### Testo della pagina
22.1.2020
L’INVIDIA TRA PSICOLOGIA ED ETICA
Ormai da molti anni, con un gruppetto di amici, ci incontriamo due volte al mese a cena per conversare su un libro che ci siamo assegnati alla fine dell’incontro precedente. In queste settimane è la volta di un libretto a quattro voci, a cura di Giovanni Salonia, intitolato I come invidia. Una lettura gestaltica (Cittadella, Assisi 2015).
La discussione ha fatto emergere una difficoltà altre volte esperita: poiché nella storia dell’Occidente ogni parola attraversa trasformazioni semantiche profonde, se non si chiarisce preliminarmente il significato preciso in cui la si assume si rischia l’incomprensione. Nel caso di invidia, il vocabolo è stato adottato in almeno tre accezioni differenti. La prima (ben illustrata dal saggio di Valentina Chinnici, Antropologia di una passione triste. L’invidia nel mondo classico, che costituisce la prima parte di questo testo) potremmo definirla mitico-simbolica: “Per gli antichi l’invidia era molto più di un sentimento negativo o di un semplice vizio. Invidia era in effetti una forza potente e distruttiva, dalla quale bisognava in ogni modo difendersi” (p. 15). Di questa prima valenza semantica è rimasta un’eco nel linguaggio contemporaneo: per esempio quando affermiamo che qualcuno è “rimasto vittima” dell’invidia o vi “ha ceduto” o non vi ha saputo “resistere”.
Poiché questo modo di concepire le passioni umane rischia di de-responsabilizzare i soggetti (celebre l’orazione di Gorgia che assolve Elena nell’ipotesi che si sia invaghita di Paride perché vittima incolpevole di Eros), si è gradatamente affermato un secondo significato che potremmo definire filosofico-teologico: l’invidia come “vizio”, dunque come un’attitudine costante a moltiplicare progetti distruttivi – più raramente anche atti: l’invidia paralizza, immobilizza - nei confronti di chi possiede (oggettivamente o, per lo meno, ai nostri occhi) più di noi.
Con la psicologia e, più specificamente, con la psicoanalisi emerge e s’impone un terzo significato: l’invidia come “sentimento” spontaneo, irriflesso, pre-razionale. Secondo l’icastica definizione di Giovanni Salonia, “l’invidia è il desiderare ciò che l’altro possiede” (p. 37).
Non ho le competenze per discutere la legittimità di questa accezione psicologico-psicoterapeutica del vocabolo, ma da filosofo – dunque, per così dire, dall’esterno – non posso non avanzare un allarme: che adottando in maniera esclusiva e indiscriminata questo significato di “invidia”, anche fuori da un ambito di analisi psichica, si rischia di oscillare fra rigorismo esagerato e lassismo pernicioso.

### Dati registrati
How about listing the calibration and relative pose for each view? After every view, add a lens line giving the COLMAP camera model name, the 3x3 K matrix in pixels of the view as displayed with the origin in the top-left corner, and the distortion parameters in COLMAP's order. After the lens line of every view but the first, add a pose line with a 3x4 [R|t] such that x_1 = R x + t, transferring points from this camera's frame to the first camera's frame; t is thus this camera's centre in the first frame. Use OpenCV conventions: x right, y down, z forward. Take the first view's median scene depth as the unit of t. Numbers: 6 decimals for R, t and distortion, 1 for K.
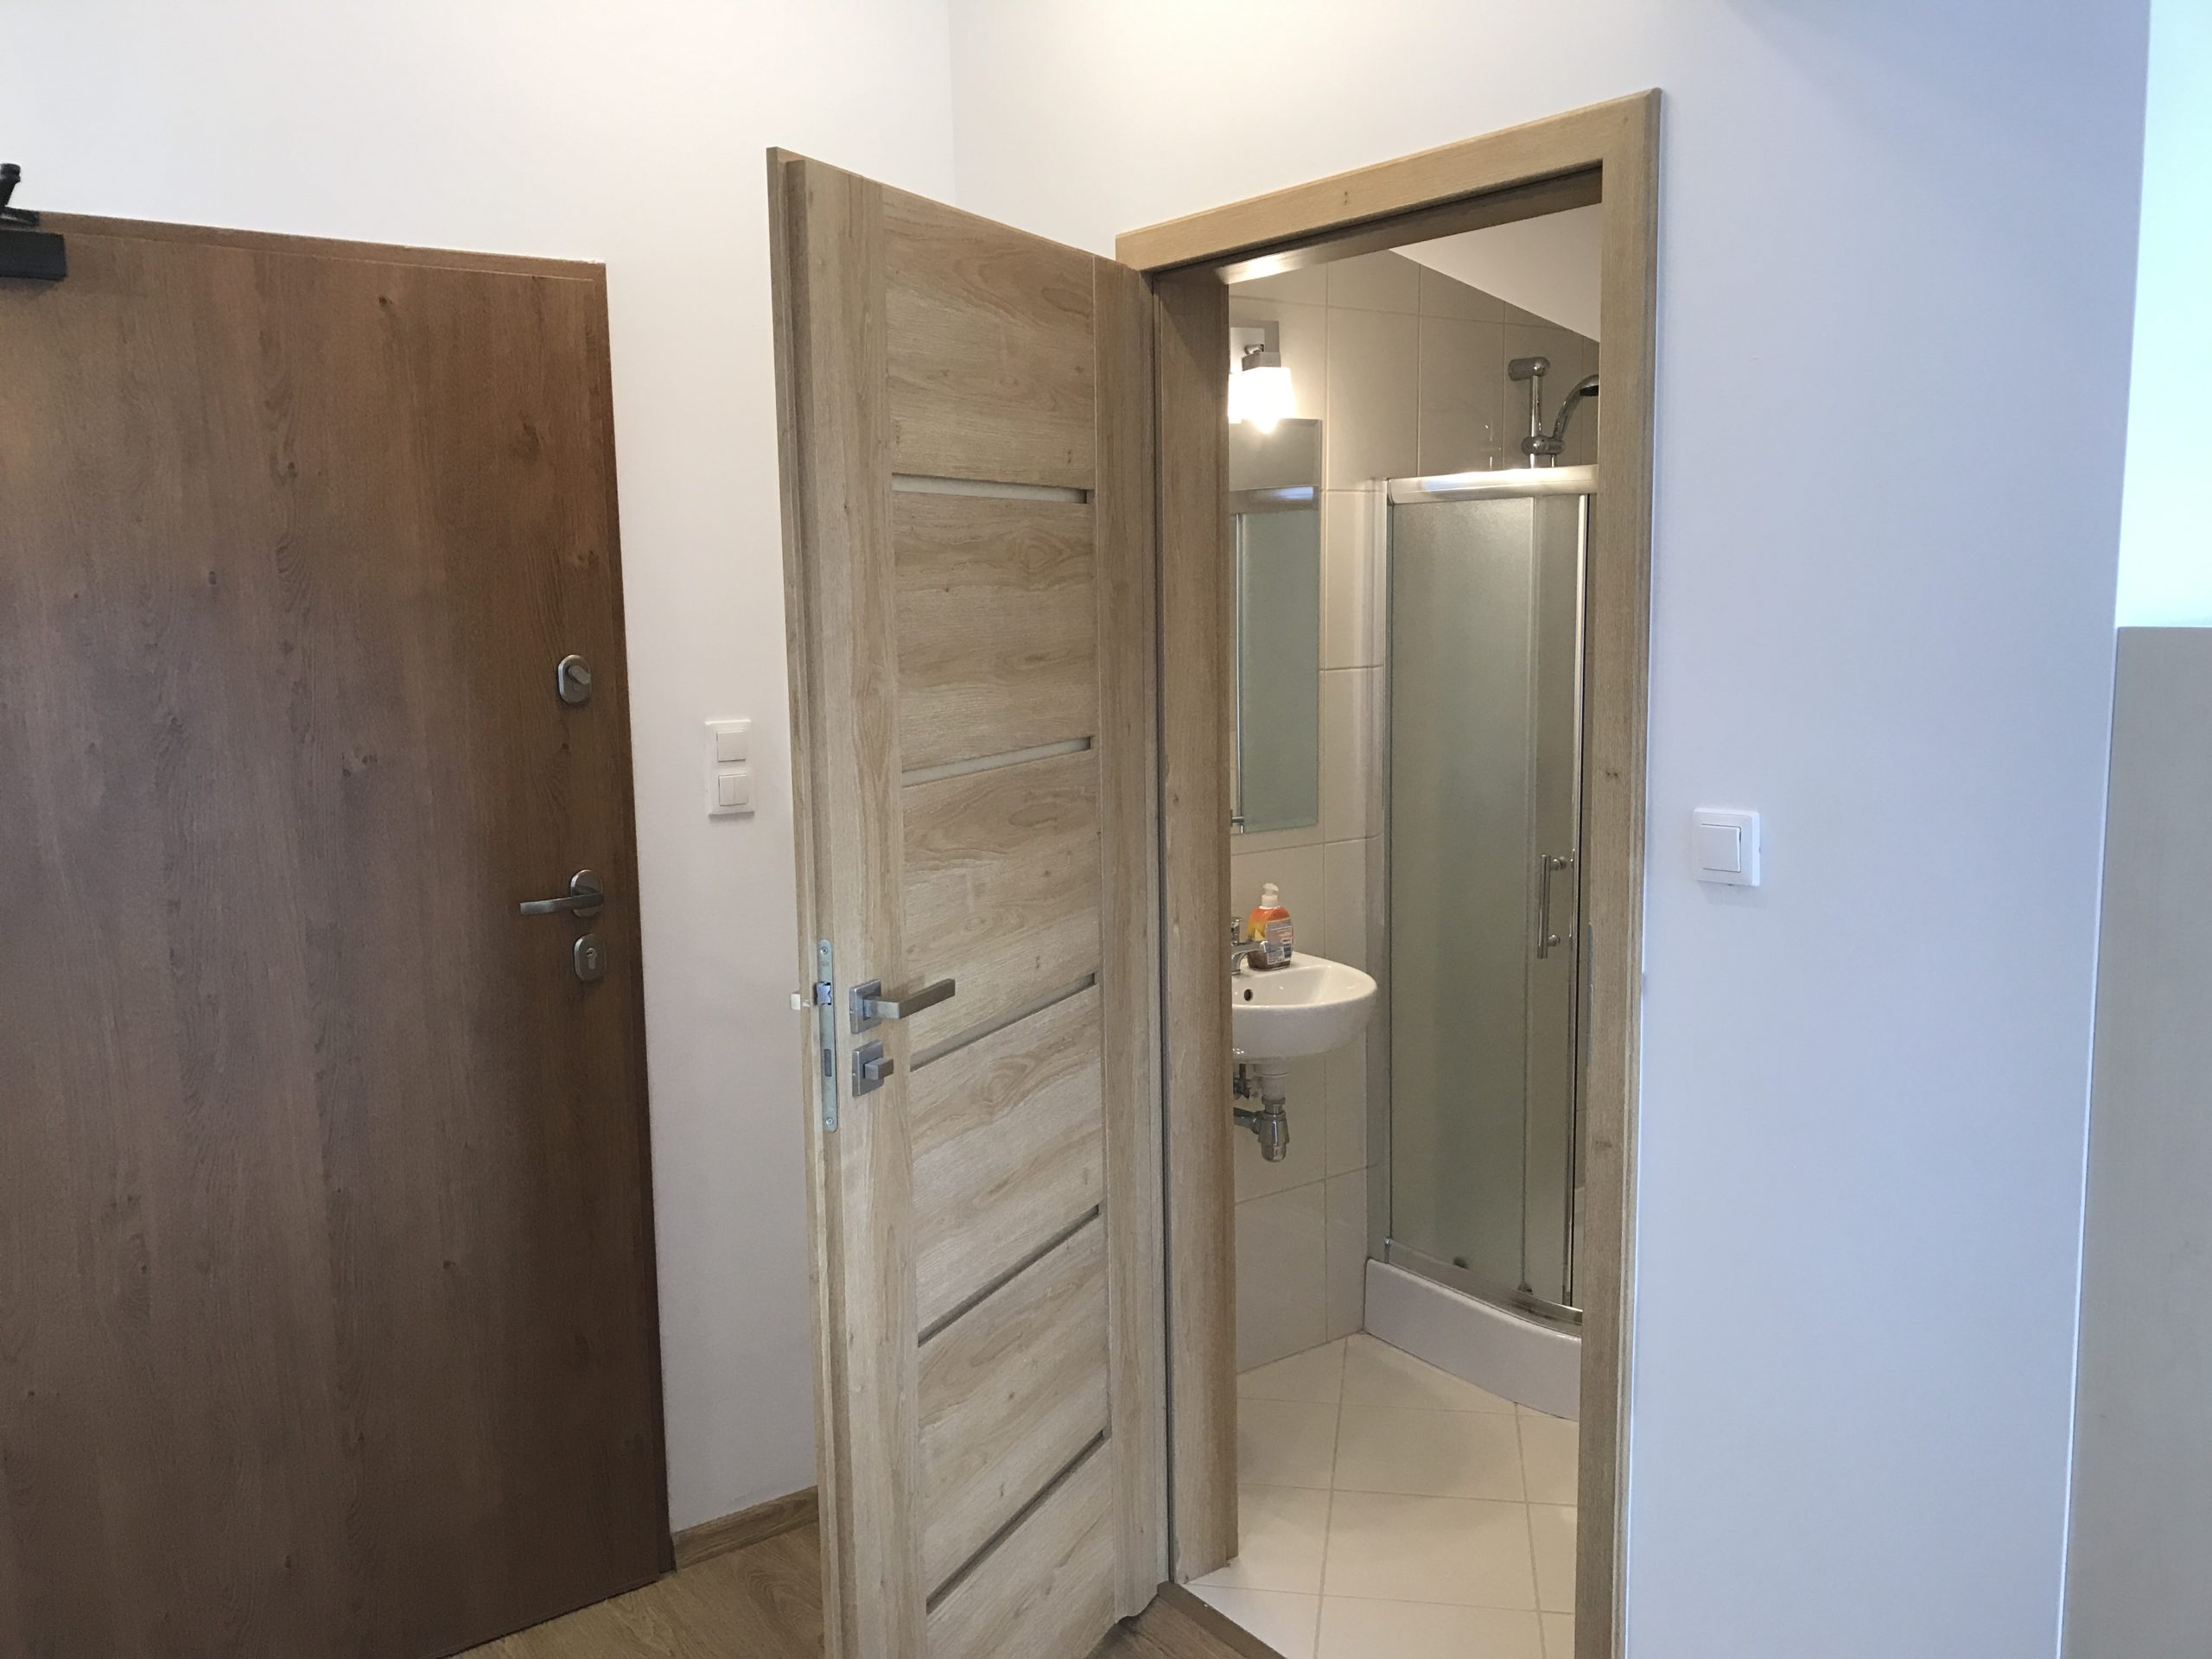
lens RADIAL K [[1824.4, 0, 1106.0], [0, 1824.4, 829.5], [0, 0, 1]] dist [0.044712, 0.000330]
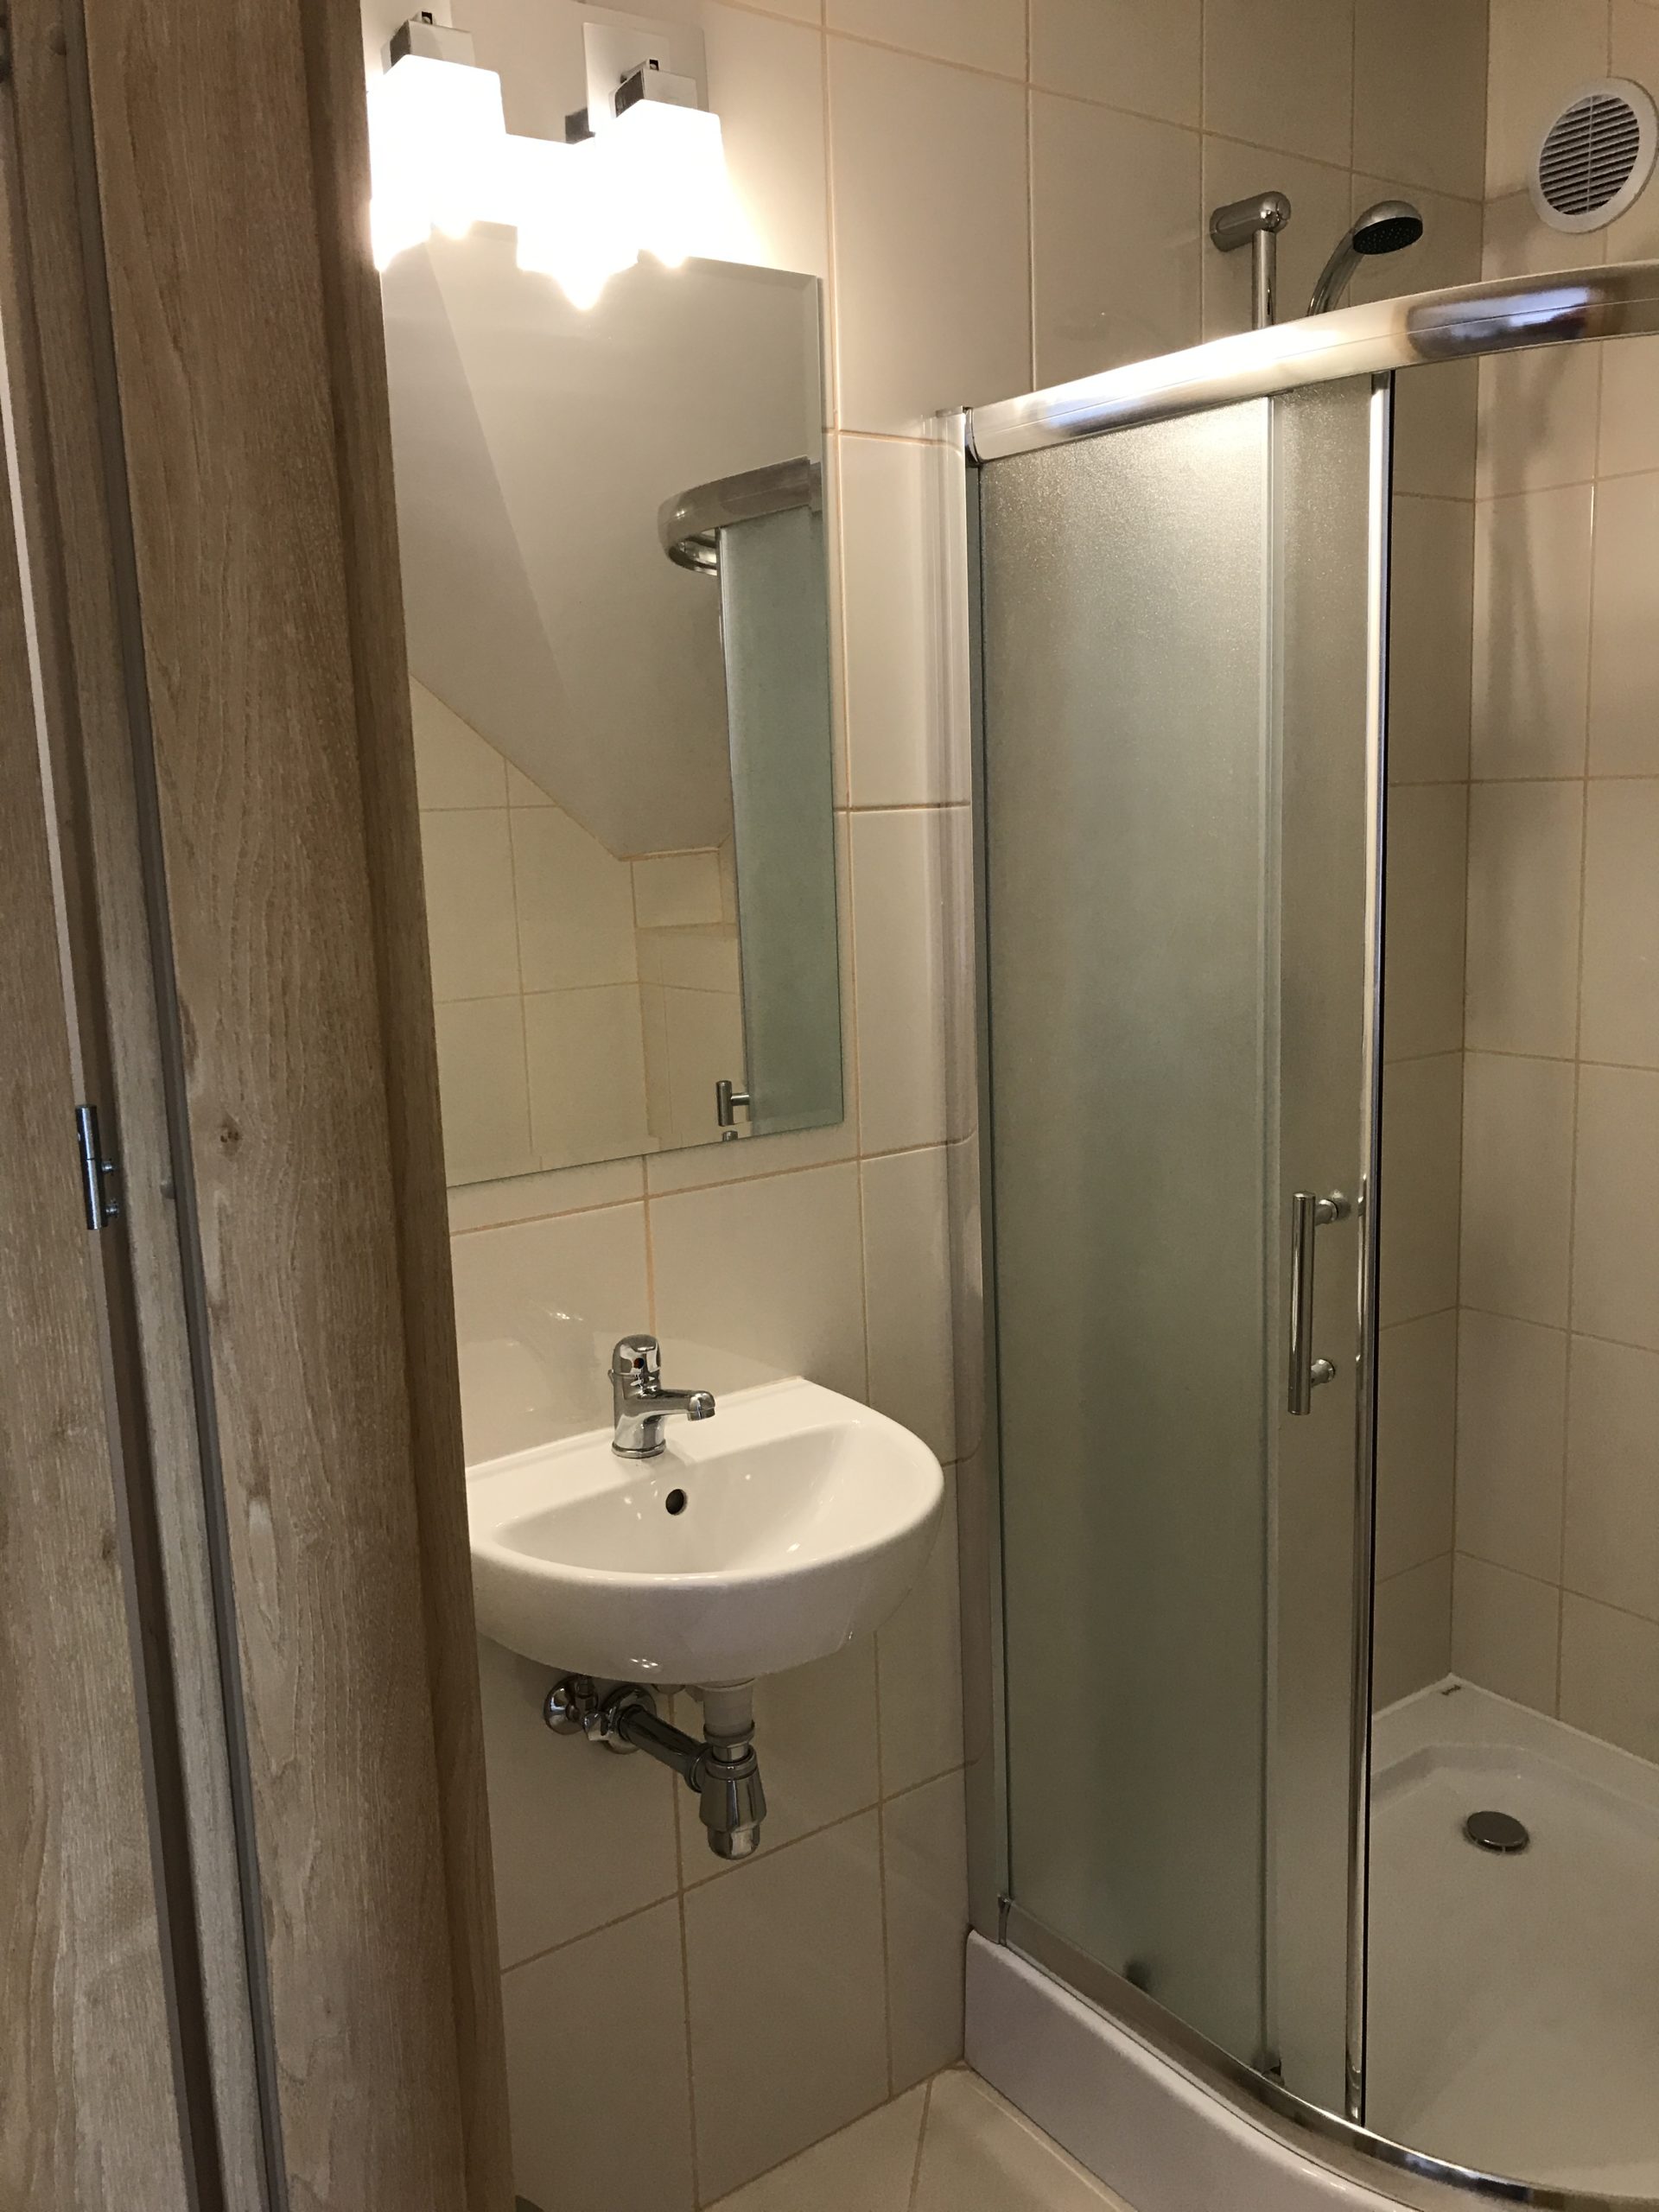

### Consegna
Trascrivi dal testo sull'invidia tutto il brano che va da "Con la psicologia" giù fino a "e lassismo pernicioso.", senza cambiare nulla.

### Risposta
Con la psicologia e, più specificamente, con la psicoanalisi emerge e s’impone un terzo significato: l’invidia come “sentimento” spontaneo, irriflesso, pre-razionale. Secondo l’icastica definizione di Giovanni Salonia, “l’invidia è il desiderare ciò che l’altro possiede” (p. 37).
Non ho le competenze per discutere la legittimità di questa accezione psicologico-psicoterapeutica del vocabolo, ma da filosofo – dunque, per così dire, dall’esterno – non posso non avanzare un allarme: che adottando in maniera esclusiva e indiscriminata questo significato di “invidia”, anche fuori da un ambito di analisi psichica, si rischia di oscillare fra rigorismo esagerato e lassismo pernicioso.